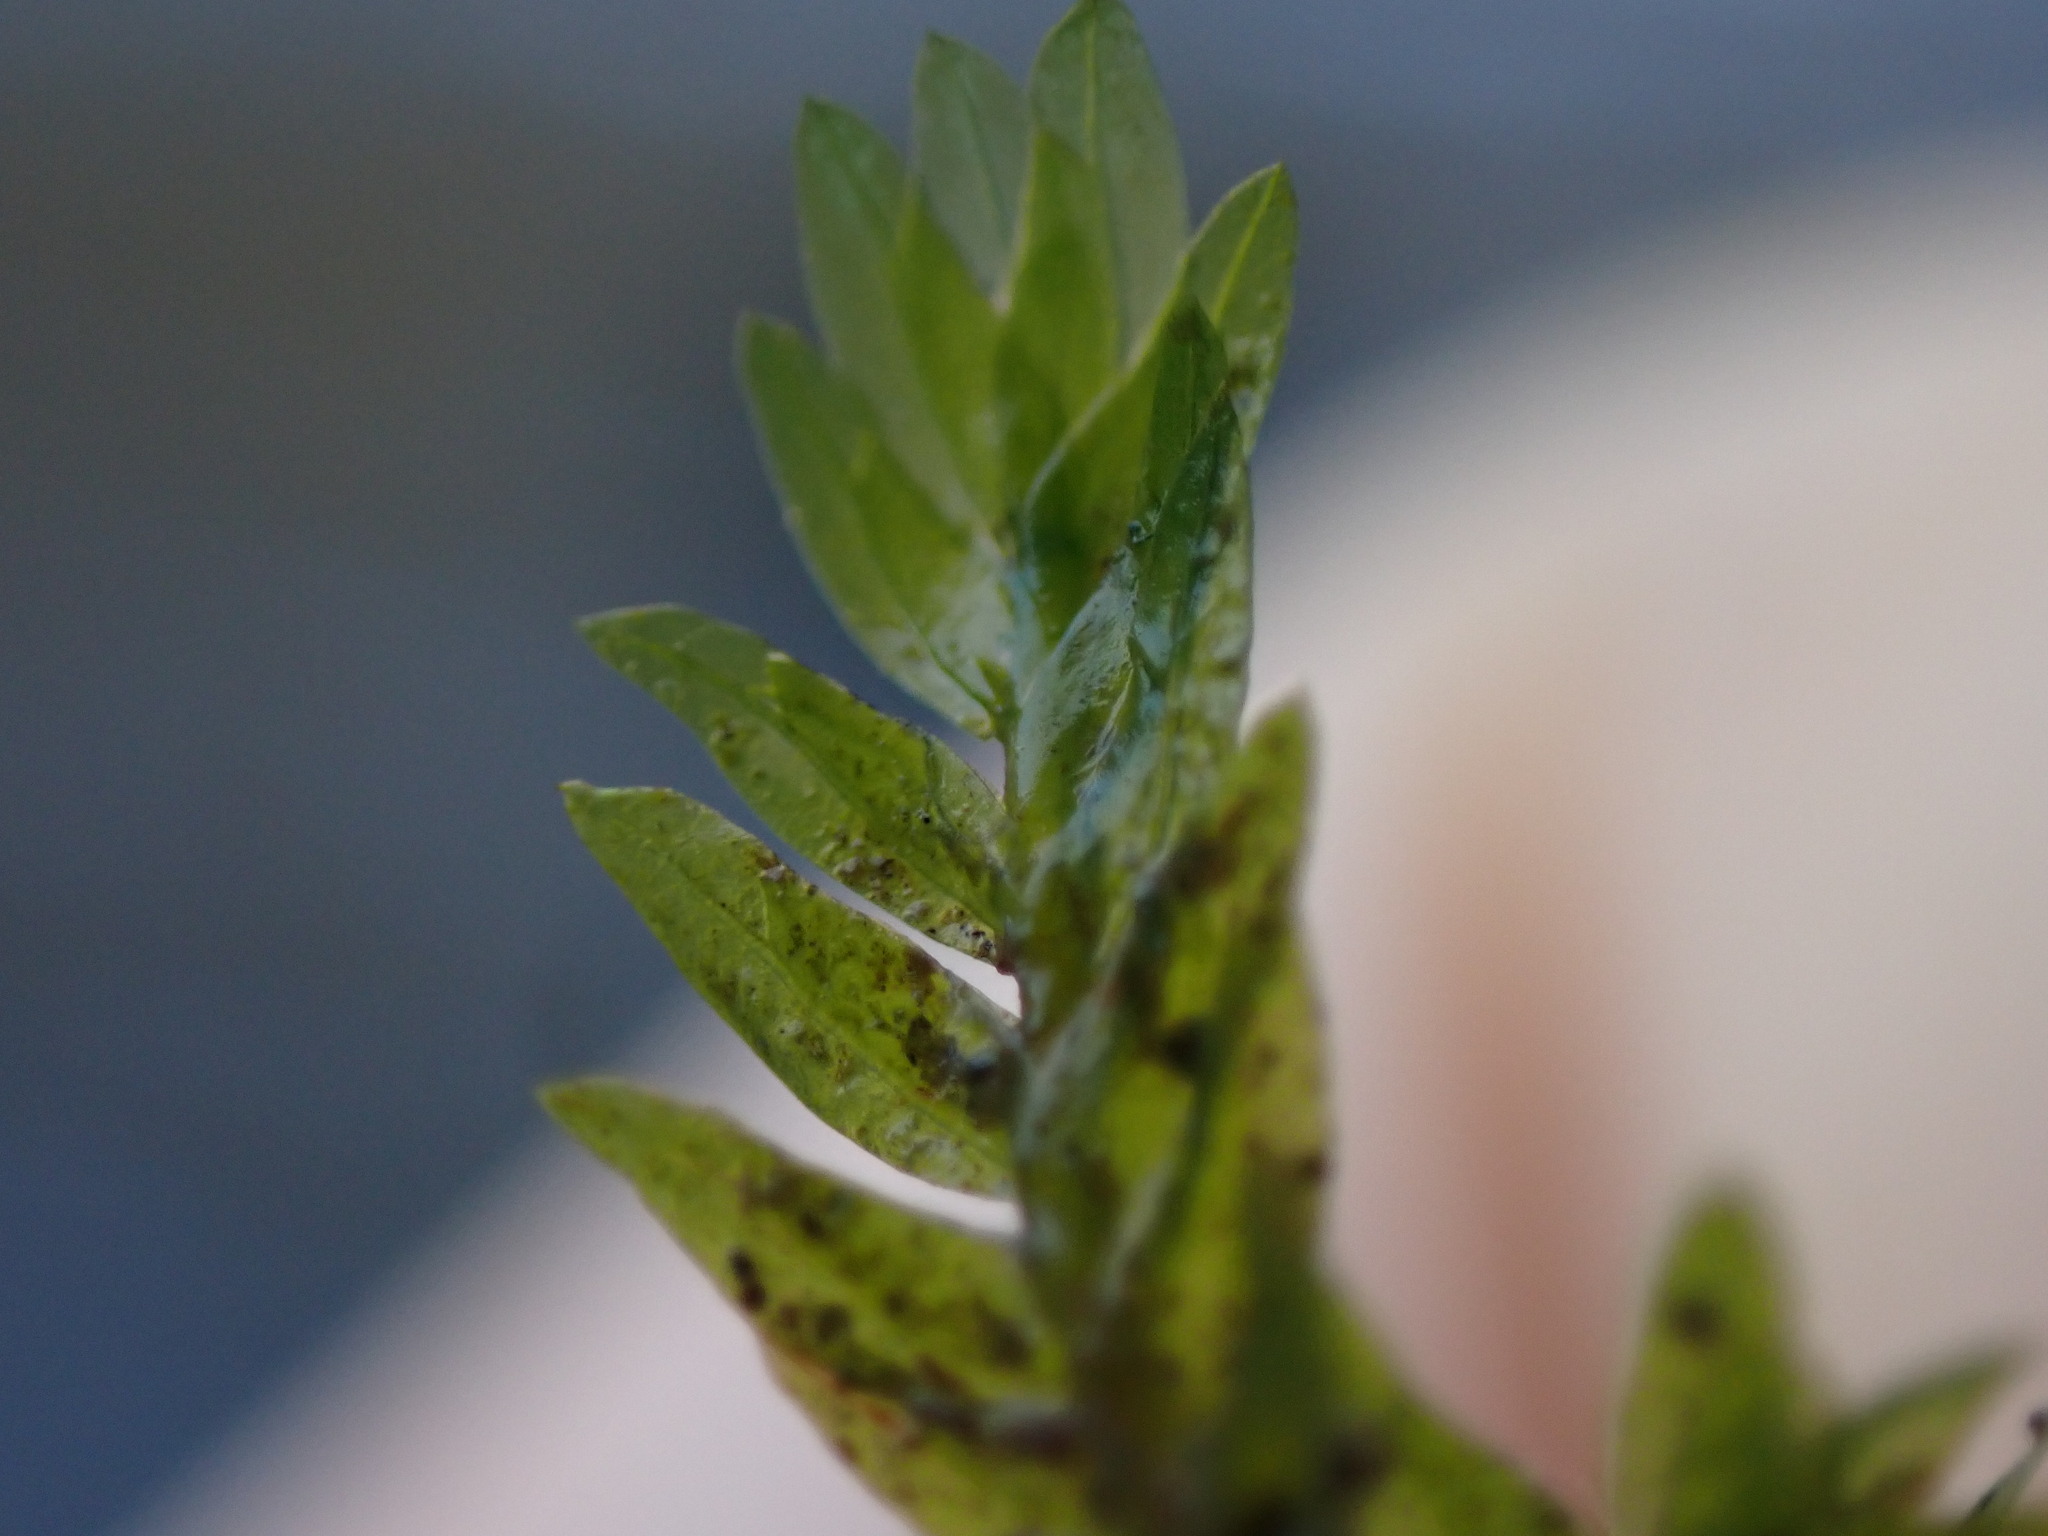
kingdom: Plantae
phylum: Bryophyta
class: Bryopsida
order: Dicranales
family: Fissidentaceae
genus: Fissidens
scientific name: Fissidens adianthoides
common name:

^^^^^^^^

Stated problem: Copy every line of the material above in its original form, but omit the picture.

The result:
kingdom: Plantae
phylum: Bryophyta
class: Bryopsida
order: Dicranales
family: Fissidentaceae
genus: Fissidens
scientific name: Fissidens adianthoides
common name:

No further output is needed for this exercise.